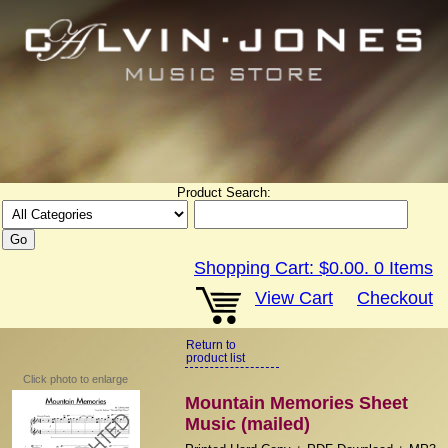
Product Search:
Shopping Cart:
$0.00
.
0
Items
View Cart
Checkout
Return to
product list
Click photo to enlarge
Mountain Memories Sheet
Music (mailed)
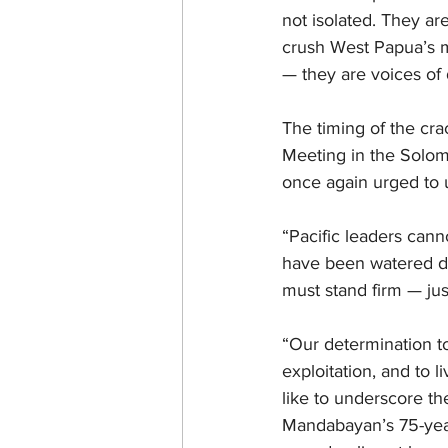
not isolated. They ar
crush West Papua’s m
— they are voices of
The timing of the cra
Meeting in the Solom
once again urged to 
“Pacific leaders can
have been watered do
must stand firm — just
“Our determination to 
exploitation, and to 
like to underscore t
Mandabayan’s 75-year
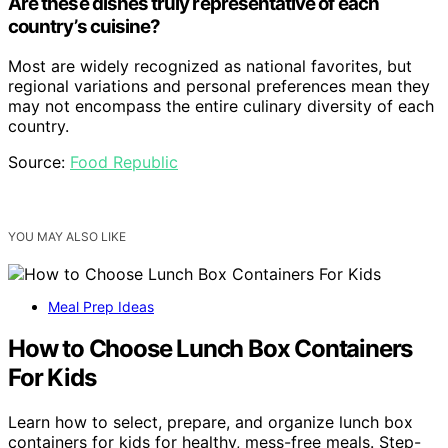
Are these dishes truly representative of each
country’s cuisine?
Most are widely recognized as national favorites, but
regional variations and personal preferences mean they
may not encompass the entire culinary diversity of each
country.
Source:
Food Republic
YOU MAY ALSO LIKE
Meal Prep Ideas
How to Choose Lunch Box Containers
For Kids
Learn how to select, prepare, and organize lunch box
containers for kids for healthy, mess-free meals. Step-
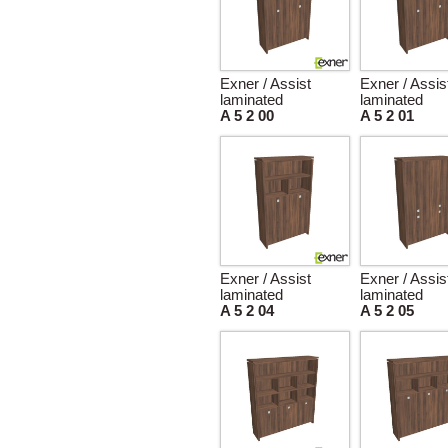
Exner / Assist
Exner / Assis
laminated
laminated
A 5 2 00
A 5 2 01
Exner / Assist
Exner / Assis
laminated
laminated
A 5 2 04
A 5 2 05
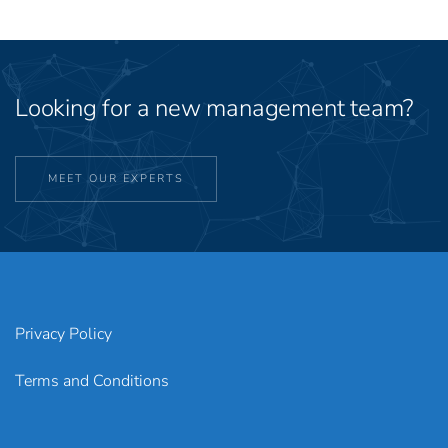
Looking for a new management team?
MEET OUR EXPERTS
Privacy Policy
Terms and Conditions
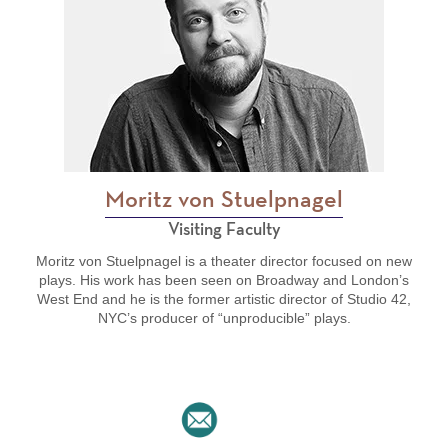
Moritz von Stuelpnagel
Visiting Faculty
Moritz von Stuelpnagel is a theater director focused on new
plays. His work has been seen on Broadway and London’s
West End and he is the former artistic director of Studio 42,
NYC’s producer of “unproducible” plays.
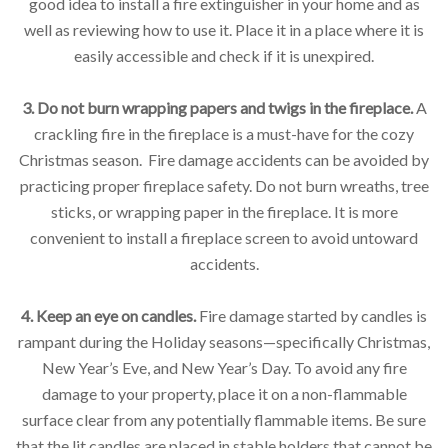
good idea to install a fire extinguisher in your home and as
well as reviewing how to use it. Place it in a place where it is
easily accessible and check if it is unexpired.
3. Do not burn wrapping papers and twigs in the fireplace.
A
crackling fire in the fireplace is a must-have for the cozy
Christmas season. Fire damage accidents can be avoided by
practicing proper fireplace safety. Do not burn wreaths, tree
sticks, or wrapping paper in the fireplace. It is more
convenient to install a fireplace screen to avoid untoward
accidents.
4. Keep an eye on candles.
Fire damage started by candles is
rampant during the Holiday seasons—specifically Christmas,
New Year’s Eve, and New Year’s Day. To avoid any fire
damage to your property, place it on a non-flammable
surface clear from any potentially flammable items. Be sure
that the lit candles are placed in stable holders that cannot be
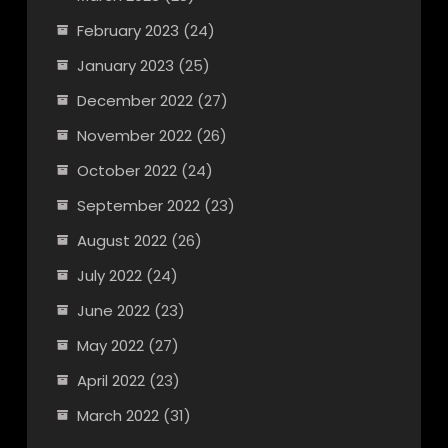
February 2023
(24)
January 2023
(25)
December 2022
(27)
November 2022
(26)
October 2022
(24)
September 2022
(23)
August 2022
(26)
July 2022
(24)
June 2022
(23)
May 2022
(27)
April 2022
(23)
March 2022
(31)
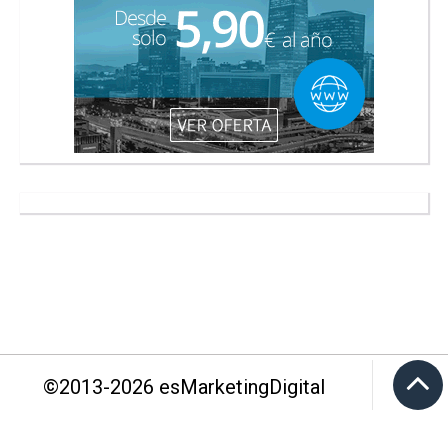
©2013-
2026
esMarketingDigital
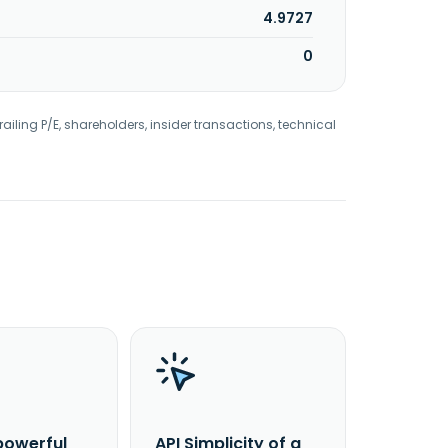
4.9727
0
railing P/E, shareholders, insider transactions, technical
powerful
API Simplicity of a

※ ※ ※

§ **Description of the task**: Using the data above, report the number of lines that contain the string "flammable", and only that number.

§ **Exercise solution**: 2